We met Ichiro Taniyama, the director of the Natural Resources Inventory Center at the National Institute for Agro-Environmental Sciences, in an open field as he and his team decontaminated a small patch of soil. We weren’t the only ones interested in watching; NHK sent a two-man crew to videotape the process.
The radiation level at the field: 6.00 µSv, the highest of the day.
As the late-morning sun beat down, men in coveralls, rubber boots, masks, and gloves were busy testing the pH balance of the soil that they were siphoning from land 100 feet away. A system of hoses brought the soil to a vat where the cesium was removed. The remaining soil was then mixed with water and returned to the land.
“So what happens to the cesium once it’s extracted from the soil?” I ask Taniyama. There is an awkward pause before Professor Takahashi answers for him. “That’s another problem,” says Takahashi, “That’s one of the things he’s trying to solve.”
“Right now we have it in that container,” says Taniyama, pointing to a round concrete vat. The vat was sitting against the edge of the road, covered only by a blue tarp.
Lunchtime. A moment I’d been dreading. Professor Takahashi was enthusiastic about introducing me to the regional dishes of the prefecture. I was less than enthusiastic about the possibility of consuming irradiated food.
“When I say ‘regional dishes,’ I mean the way the food is prepared,” says Professor Takahashi, trying to calm my fears. “The regional dishes do not mean using only local food, but we use food from many prefectures and countries to make them.

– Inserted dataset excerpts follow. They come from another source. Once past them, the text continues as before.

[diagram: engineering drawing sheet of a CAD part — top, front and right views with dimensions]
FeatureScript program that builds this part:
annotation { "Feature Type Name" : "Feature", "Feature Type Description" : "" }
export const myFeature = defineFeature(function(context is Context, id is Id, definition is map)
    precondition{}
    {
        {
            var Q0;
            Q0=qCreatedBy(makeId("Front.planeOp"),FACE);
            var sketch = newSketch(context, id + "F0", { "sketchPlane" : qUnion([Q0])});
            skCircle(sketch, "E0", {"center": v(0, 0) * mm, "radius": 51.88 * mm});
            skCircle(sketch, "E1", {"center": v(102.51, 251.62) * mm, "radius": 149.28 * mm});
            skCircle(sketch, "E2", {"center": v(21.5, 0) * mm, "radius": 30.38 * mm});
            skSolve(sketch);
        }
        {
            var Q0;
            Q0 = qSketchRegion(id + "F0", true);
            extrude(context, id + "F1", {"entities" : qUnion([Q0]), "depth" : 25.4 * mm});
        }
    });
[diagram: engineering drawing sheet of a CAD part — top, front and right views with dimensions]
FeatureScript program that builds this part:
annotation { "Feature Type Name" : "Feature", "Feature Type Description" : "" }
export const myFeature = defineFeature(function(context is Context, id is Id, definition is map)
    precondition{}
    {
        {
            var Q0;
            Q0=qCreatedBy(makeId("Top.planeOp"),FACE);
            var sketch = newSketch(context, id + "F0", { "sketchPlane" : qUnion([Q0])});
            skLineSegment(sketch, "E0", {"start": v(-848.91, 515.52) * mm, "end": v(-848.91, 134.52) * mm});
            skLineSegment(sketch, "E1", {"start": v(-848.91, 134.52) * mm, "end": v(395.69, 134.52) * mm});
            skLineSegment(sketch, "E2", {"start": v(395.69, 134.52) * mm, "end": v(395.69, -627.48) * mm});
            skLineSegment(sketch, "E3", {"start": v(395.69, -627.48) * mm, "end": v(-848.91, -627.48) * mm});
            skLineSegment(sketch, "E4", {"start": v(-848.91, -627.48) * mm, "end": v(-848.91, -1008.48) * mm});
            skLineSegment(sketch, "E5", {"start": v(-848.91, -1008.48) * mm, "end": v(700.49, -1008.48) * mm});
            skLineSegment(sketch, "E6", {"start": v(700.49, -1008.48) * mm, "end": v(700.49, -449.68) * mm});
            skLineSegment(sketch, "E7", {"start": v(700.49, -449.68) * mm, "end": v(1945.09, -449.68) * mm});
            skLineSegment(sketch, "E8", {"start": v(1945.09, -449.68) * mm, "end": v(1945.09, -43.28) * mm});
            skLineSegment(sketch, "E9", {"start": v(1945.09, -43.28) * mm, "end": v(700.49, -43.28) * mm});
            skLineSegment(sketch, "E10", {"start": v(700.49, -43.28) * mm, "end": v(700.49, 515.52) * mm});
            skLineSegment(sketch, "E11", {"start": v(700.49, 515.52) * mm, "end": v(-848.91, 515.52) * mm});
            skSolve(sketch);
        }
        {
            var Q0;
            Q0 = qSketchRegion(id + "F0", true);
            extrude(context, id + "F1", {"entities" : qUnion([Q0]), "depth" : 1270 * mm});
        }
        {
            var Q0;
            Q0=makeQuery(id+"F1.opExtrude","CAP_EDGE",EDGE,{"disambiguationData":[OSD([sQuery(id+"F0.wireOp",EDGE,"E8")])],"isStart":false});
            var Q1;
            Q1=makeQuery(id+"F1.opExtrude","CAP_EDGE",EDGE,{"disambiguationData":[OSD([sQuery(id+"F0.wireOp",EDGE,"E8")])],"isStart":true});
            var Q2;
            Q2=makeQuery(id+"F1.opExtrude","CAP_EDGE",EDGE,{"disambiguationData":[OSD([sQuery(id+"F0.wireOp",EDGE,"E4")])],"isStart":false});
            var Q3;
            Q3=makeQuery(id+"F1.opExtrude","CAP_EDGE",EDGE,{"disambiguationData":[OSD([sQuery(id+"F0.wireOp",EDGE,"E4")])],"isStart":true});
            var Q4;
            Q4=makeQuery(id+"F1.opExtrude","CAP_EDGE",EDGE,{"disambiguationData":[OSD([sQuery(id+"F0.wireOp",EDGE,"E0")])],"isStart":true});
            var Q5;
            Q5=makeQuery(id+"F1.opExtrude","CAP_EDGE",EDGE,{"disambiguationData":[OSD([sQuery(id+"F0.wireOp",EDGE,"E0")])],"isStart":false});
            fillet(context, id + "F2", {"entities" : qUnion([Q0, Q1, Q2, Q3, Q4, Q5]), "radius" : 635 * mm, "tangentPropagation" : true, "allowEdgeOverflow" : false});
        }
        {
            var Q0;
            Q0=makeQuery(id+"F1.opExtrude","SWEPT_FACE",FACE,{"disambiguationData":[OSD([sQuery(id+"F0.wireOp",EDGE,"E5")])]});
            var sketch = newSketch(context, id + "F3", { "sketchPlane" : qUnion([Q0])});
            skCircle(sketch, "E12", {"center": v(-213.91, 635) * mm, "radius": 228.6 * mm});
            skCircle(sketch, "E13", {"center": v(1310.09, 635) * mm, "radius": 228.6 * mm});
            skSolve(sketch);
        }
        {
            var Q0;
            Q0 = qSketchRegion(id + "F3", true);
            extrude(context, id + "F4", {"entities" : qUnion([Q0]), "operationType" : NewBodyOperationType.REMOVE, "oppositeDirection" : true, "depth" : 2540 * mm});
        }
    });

They are tested for radiation every day.”
As the car descended the hills toward Fukushima City, so did the reading on Professor Takahashi’s sievert meter. As the level dropped from 6 µSv in Iitate to the less stressful reading of 1 µSv, I began to feel more comfortable in my surroundings. And hungry.
We arrived at a beautiful traditional Japanese restaurant, where we met two more of Professor Takahashi’s colleagues and sat in a tatami mat room to enjoy a multi-course meal. It was exquisitely prepared and presented in the aesthetically pleasing way that the Japanese do best. As I sampled the bounty of delicious cuisine from Aizu in western Fukushima Prefecture, I took into account that my hosts eat in Fukushima every day. I let go of my initial fears of eating contaminated food and I savored the meal, thankful for the opportunity to share it with these people.
I ended my day in Fukushima City where it began: At the train station. Masako Tai, a secretary in the office of Professor Takahashi’s department who was kind enough to drive us to all of our appointments, kept me company until it was time to board.
Once on the train to Tokyo, my mind was racing from the events of the day. I’d learned many things about and come close – perhaps too close – to an area that is in the midst of a nuclear calamity. Japan is no stranger to recovering from nuclear disaster, having suffered the dropping of two atomic bombs during World War II. As a demonstration of their resolve, the Japanese typically respond to such crises by picking up the pieces and living life. The people of Fukushima are doing just that.
But the current situation is as unique as it is familiar. The people of Fukushima – and all of Japan, for that matter – will be recovering from this three-pronged challenge of earthquake/tsunami/nuclear dilemma for decades to come.
As the bullet train sped away from the hard-hit region, I thought of Professor Takahashi’s neutral statements that neither criticized nor praised the Japanese government’s handling of the country’s nuclear crisis. I thought of the drained look on Ichiro Taniyama’s face in his attempt to decontaminate northeastern Japan a few acres at a time.
One comment in particular resonated with me. When I told Masako Tai that Professor Takahashi’s intention was to show me Fukushima City’s “normal daily life,” she scoffed, “Normal? I wouldn’t call it normal. I’d say we have an ordinary life.”
An ordinary life led under extraordinary circumstances.